But the name of the game in the backbone remains trade-offs, and speeding up transmission rates causes new complications: putting more bits per second into a fiber requires more power, and at higher powers, the interference between channels increases. Also, at these remarkable rates, tiny flaws in the glass itself start to interfere with the flow of data.
Engineers going for speed must compensate for such effects by increasing the buffer zone of unused spectrum between channels: a 40-gigabit-per-second line speed, for example, may require buffers of 100 gigahertz between channels instead of 50 gigahertz. The math is still favorable: the fibers will deliver half the channels at four times the speed, doubling capacity.
The stakes involved in improving transmission rates in the backbone, however, are so great that for every obstacle, there are teams of engineers working to overcome it. Scientists at NEC America’s Public Networks Group are working on a way to squeeze channels together, even at high speeds, by taking advantage of the fact that light is polarized. Imagine moving a jump rope rapidly up and down to make waves, which move up toward the ceiling and down toward the floor. Such waves would be “vertically polarized.” Now start moving the jump rope from side to side, so the waves move toward the walls. Your jump rope has become horizontally polarized. The NEC approach divides a light beam into 160 channels, each 50 gigahertz apart, and gives neighboring channels different polarizations. Two channels with the same polarization are thus still 100 gigahertz apart. While channels next to one another are likely to interfere with one another when they have the same polarization, channels with different polarizations are not. Such an approach will boost total capacity per fiber to 6.4 trillion bits (6.4 terabits) per second and is projected to be available in two to three years.

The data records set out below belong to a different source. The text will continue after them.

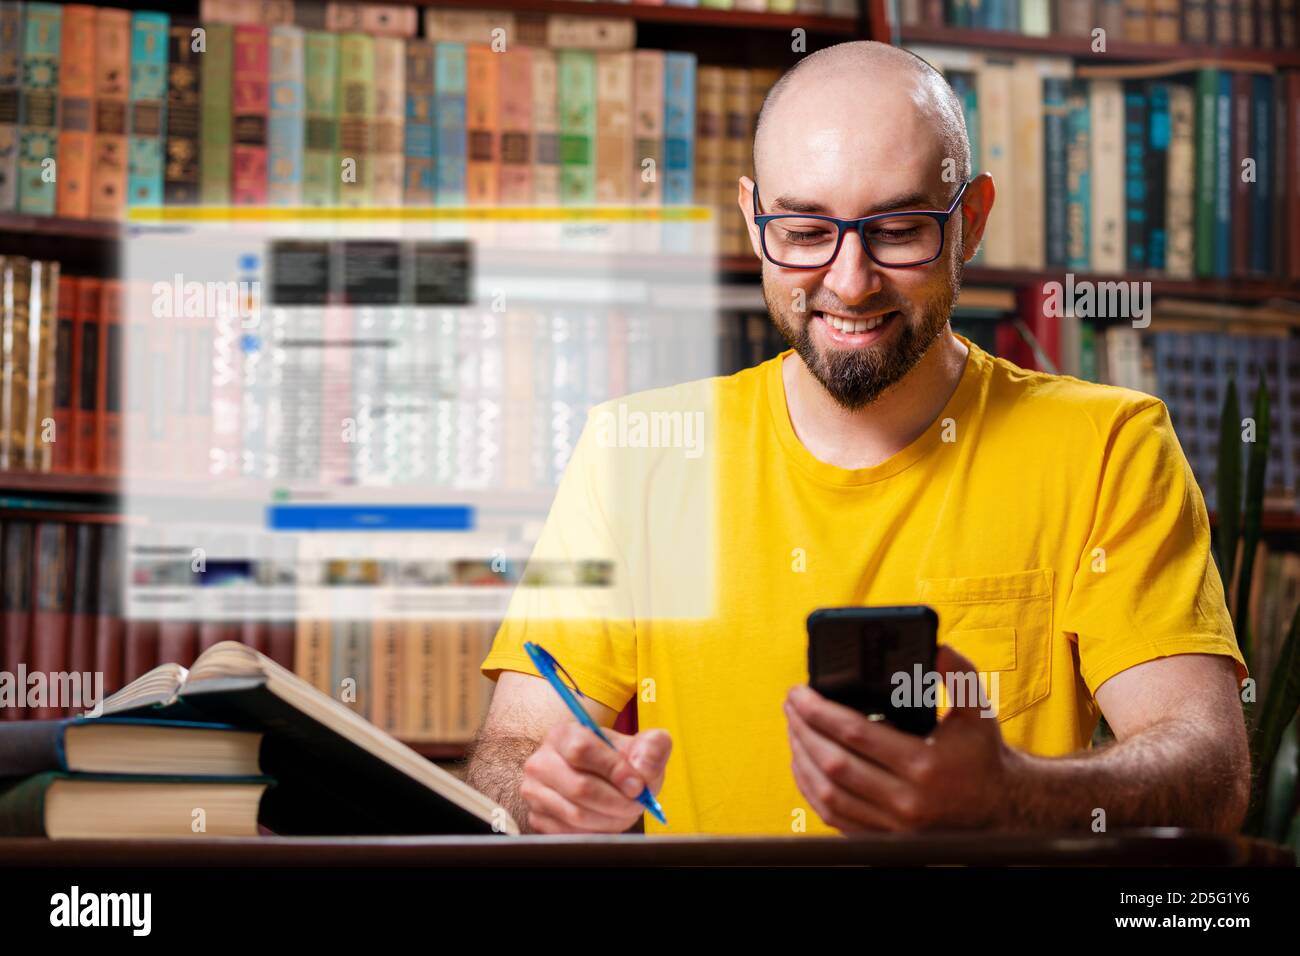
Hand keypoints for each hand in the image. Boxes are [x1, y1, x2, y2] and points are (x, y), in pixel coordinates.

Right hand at [520, 724, 670, 833]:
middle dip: (618, 802)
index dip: (614, 770)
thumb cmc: (619, 762)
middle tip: (638, 804)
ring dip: (611, 820)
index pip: (582, 750)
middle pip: (580, 788)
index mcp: (563, 735)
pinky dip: (596, 833)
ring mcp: (534, 792)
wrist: (601, 780)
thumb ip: (652, 748)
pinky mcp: (536, 818)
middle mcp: (541, 762)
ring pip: (576, 815)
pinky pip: (569, 834)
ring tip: (627, 813)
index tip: (638, 785)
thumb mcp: (640, 747)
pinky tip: (608, 822)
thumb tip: (643, 770)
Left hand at [785, 645, 1013, 831]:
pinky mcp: (883, 840)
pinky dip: (811, 789)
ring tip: (793, 729)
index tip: (800, 692)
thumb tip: (936, 649)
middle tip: (790, 705)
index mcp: (924, 766)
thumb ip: (959, 675)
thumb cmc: (982, 756)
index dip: (819, 711)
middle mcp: (906, 801)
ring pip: (827, 793)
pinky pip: (833, 816)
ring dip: (801, 758)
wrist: (1000, 809)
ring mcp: (892, 826)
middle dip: (802, 730)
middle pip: (833, 763)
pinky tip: (803, 764)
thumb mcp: (978, 711)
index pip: (854, 733)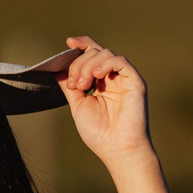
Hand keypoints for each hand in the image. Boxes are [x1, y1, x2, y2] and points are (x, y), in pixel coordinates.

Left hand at [55, 37, 152, 169]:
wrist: (118, 149)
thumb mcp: (78, 106)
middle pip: (94, 52)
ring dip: (88, 66)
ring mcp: (124, 78)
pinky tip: (96, 76)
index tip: (68, 43)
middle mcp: (112, 77)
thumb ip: (70, 87)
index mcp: (100, 83)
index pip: (91, 55)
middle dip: (79, 64)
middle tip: (74, 84)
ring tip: (83, 86)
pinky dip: (106, 64)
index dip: (81, 45)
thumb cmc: (99, 133)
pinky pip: (120, 61)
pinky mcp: (134, 81)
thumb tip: (58, 70)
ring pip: (105, 54)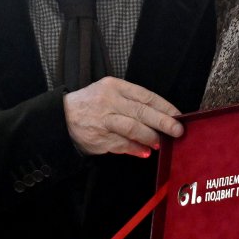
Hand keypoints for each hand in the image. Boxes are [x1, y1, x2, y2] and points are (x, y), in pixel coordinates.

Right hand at [63, 77, 183, 157]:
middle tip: (177, 131)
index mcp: (115, 86)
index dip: (164, 107)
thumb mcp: (108, 92)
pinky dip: (135, 149)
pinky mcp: (99, 138)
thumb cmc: (91, 104)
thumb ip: (132, 102)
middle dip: (163, 122)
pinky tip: (144, 152)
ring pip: (133, 129)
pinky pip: (122, 145)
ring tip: (160, 143)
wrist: (61, 117)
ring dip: (150, 137)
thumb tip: (160, 117)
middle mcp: (109, 101)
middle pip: (142, 112)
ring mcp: (103, 120)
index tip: (178, 115)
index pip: (145, 96)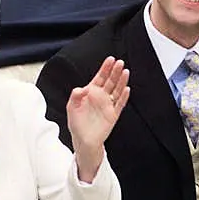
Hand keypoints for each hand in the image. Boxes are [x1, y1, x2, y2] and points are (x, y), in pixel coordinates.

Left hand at [67, 56, 129, 181]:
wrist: (83, 140)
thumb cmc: (77, 124)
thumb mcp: (71, 107)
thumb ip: (75, 96)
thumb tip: (82, 88)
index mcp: (91, 93)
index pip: (100, 77)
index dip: (105, 68)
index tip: (110, 59)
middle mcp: (101, 97)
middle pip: (110, 81)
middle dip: (115, 72)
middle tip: (120, 62)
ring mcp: (108, 105)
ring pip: (117, 90)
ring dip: (122, 81)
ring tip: (125, 72)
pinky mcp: (113, 115)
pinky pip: (120, 104)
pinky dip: (124, 97)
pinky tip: (127, 89)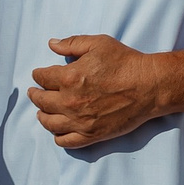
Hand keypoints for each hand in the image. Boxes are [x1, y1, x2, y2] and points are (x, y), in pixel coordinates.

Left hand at [28, 35, 166, 148]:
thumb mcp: (98, 44)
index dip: (38, 75)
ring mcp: (80, 120)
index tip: (38, 74)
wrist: (149, 86)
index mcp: (69, 77)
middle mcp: (70, 101)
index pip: (42, 78)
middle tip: (34, 92)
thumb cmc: (126, 62)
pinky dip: (57, 136)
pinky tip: (57, 130)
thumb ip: (72, 44)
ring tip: (41, 112)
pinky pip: (65, 141)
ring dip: (42, 116)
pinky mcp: (91, 135)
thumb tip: (51, 44)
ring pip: (49, 123)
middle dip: (35, 95)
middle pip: (41, 101)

And improvements continue in labs worldwide. In March, researchers from the French company Alcatel, which develops fiber and components for both land-based and undersea optical systems, announced they’d developed a system reaching 10.2 terabits per second. Also in March, researchers at NEC announced an experiment in which they tweaked amplifiers to get access to a wider wavelength band, increasing transmission rates to 10.9 terabits per second.